Thursday, September 6, 2012

The "Big Daddy." That's what it was called. A phenomenon similar to the rotisserie chicken incident. That happened when I came off being a vegetarian after 10 happy years. But something changed in me that screamed that I needed meat, so I went to the grocery store and bought two rotisserie chickens - one for my family, and (yes indeed) one for me. Stood at the island in the kitchen and ate the whole thing. And I am not a large woman.

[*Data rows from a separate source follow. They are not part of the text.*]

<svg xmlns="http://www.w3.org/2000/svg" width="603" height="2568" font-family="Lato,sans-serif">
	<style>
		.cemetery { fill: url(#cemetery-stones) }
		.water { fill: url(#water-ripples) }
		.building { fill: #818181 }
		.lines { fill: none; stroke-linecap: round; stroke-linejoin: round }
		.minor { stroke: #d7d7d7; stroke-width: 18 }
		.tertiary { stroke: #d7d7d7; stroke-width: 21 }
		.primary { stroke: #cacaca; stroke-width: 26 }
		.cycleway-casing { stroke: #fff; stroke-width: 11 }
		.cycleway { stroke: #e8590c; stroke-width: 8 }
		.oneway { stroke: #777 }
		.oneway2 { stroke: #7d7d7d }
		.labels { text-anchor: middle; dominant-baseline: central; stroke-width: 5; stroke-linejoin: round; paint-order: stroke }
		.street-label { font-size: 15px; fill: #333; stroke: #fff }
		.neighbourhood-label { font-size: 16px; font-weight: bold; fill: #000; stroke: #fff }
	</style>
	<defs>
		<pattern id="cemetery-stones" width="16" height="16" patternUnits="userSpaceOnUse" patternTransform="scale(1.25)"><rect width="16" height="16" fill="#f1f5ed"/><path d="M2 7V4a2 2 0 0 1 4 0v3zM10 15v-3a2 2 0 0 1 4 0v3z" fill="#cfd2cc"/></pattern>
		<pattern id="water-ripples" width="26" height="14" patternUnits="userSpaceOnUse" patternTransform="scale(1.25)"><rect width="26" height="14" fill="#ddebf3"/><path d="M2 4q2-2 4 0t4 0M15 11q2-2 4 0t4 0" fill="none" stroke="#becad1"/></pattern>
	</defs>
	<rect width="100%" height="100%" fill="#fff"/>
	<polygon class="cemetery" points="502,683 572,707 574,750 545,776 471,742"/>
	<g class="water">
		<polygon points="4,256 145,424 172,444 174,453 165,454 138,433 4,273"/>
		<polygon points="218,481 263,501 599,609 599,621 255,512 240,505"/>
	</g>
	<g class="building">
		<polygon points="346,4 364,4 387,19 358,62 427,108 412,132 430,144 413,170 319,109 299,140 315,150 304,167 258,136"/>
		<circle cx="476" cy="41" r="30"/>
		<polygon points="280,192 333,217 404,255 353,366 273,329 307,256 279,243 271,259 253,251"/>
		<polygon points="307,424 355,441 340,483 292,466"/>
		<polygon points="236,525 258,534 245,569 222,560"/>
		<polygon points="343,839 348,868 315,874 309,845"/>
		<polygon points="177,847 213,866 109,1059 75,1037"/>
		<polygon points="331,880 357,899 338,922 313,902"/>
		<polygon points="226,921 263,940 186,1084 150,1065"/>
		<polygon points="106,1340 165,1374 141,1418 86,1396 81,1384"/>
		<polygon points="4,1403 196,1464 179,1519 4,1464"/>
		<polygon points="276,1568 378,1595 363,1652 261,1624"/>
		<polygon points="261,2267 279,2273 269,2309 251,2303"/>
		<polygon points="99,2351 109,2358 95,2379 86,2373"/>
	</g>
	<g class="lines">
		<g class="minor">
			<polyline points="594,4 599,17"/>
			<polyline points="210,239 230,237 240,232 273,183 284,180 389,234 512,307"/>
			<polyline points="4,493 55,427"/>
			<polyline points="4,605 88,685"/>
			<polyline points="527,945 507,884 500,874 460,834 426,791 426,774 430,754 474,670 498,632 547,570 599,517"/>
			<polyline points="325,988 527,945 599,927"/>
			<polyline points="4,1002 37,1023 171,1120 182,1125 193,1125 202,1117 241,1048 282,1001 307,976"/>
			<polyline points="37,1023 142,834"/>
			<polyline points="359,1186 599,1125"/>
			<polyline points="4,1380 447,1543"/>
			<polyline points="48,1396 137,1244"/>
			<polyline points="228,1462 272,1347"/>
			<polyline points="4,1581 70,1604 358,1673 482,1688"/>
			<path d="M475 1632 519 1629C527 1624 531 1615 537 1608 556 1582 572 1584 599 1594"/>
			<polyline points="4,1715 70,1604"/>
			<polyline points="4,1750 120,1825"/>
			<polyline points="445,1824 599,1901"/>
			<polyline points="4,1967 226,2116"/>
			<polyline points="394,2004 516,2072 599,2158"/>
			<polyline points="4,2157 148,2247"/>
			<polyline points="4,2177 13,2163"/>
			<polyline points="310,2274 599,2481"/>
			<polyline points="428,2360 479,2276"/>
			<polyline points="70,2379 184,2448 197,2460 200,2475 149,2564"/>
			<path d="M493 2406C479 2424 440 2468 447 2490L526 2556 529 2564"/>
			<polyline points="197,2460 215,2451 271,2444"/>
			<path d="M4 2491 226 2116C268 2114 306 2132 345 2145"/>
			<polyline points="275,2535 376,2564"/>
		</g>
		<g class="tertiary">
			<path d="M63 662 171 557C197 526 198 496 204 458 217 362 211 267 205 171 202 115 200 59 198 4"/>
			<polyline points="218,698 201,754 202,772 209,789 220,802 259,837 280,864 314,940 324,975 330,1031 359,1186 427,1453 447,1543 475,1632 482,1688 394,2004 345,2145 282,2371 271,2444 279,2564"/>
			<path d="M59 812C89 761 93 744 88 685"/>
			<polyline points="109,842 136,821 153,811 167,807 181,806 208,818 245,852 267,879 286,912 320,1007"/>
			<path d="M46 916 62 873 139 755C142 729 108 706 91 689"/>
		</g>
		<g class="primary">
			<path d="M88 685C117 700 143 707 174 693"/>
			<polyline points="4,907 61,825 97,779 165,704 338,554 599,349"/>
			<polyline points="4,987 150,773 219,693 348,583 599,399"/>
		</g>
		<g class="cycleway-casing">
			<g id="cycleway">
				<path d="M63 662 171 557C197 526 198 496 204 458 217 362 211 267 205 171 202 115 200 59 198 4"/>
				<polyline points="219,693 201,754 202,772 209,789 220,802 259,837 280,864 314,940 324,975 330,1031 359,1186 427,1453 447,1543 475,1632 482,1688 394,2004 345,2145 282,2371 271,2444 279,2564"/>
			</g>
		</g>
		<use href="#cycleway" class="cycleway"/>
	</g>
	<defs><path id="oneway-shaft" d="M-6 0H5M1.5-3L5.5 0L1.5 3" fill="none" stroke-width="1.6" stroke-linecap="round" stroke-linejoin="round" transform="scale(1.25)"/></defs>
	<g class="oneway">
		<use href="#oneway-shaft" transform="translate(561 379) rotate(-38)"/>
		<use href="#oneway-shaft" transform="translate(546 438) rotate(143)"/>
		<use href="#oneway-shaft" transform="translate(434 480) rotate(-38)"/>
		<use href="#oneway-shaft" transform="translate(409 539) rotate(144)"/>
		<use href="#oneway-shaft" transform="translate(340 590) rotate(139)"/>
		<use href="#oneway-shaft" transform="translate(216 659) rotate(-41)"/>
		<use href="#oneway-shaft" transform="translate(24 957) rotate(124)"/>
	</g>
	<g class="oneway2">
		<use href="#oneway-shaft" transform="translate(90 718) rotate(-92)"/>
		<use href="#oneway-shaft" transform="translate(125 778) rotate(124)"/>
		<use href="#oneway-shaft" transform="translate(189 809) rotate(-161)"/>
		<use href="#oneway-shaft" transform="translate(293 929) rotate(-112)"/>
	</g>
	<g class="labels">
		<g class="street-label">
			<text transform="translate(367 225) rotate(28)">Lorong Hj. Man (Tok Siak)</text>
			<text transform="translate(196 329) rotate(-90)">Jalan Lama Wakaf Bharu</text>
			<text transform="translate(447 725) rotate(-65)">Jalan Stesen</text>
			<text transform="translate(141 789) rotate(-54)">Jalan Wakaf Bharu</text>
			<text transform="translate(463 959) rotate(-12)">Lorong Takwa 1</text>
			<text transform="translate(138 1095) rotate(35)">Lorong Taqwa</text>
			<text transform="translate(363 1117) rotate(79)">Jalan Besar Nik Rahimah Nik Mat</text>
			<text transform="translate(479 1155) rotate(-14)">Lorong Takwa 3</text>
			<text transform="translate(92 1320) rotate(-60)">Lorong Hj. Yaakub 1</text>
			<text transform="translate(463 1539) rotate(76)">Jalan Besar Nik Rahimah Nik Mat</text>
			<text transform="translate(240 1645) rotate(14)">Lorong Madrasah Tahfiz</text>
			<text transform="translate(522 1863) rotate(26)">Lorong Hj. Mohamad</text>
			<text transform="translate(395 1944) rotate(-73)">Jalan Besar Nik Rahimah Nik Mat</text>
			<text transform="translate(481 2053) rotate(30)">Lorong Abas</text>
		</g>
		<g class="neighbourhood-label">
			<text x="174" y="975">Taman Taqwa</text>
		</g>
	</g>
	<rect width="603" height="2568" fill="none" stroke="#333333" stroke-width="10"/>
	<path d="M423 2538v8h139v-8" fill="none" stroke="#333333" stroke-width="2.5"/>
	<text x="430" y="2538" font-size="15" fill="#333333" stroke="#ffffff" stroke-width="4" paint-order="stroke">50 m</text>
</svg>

Today it was chicken tenders. Another scream for protein, for healing, for sustenance, for filling a hunger that had not been quieted for several days. I went to Tenders and ordered the "Big Daddy," six chicken tenders, fries, slaw, and a thick piece of buttery toast. I got the "Big Daddy" to have enough to share with Frank ... but ... he'd had lunch, oddly, earlier in the day at a meeting. So we sat at the table and talked while I ate the Big Daddy, politely sliding the Styrofoam box toward his side of the table every few minutes. He took maybe a bite of a tender, and maybe a spoonful of slaw, but I ate the whole thing. Even the bread. I ate the "Big Daddy" all by myself.

3 comments:

  1. You go girl. Everyone knows what I mean when I say "it's a rotisserie chicken day."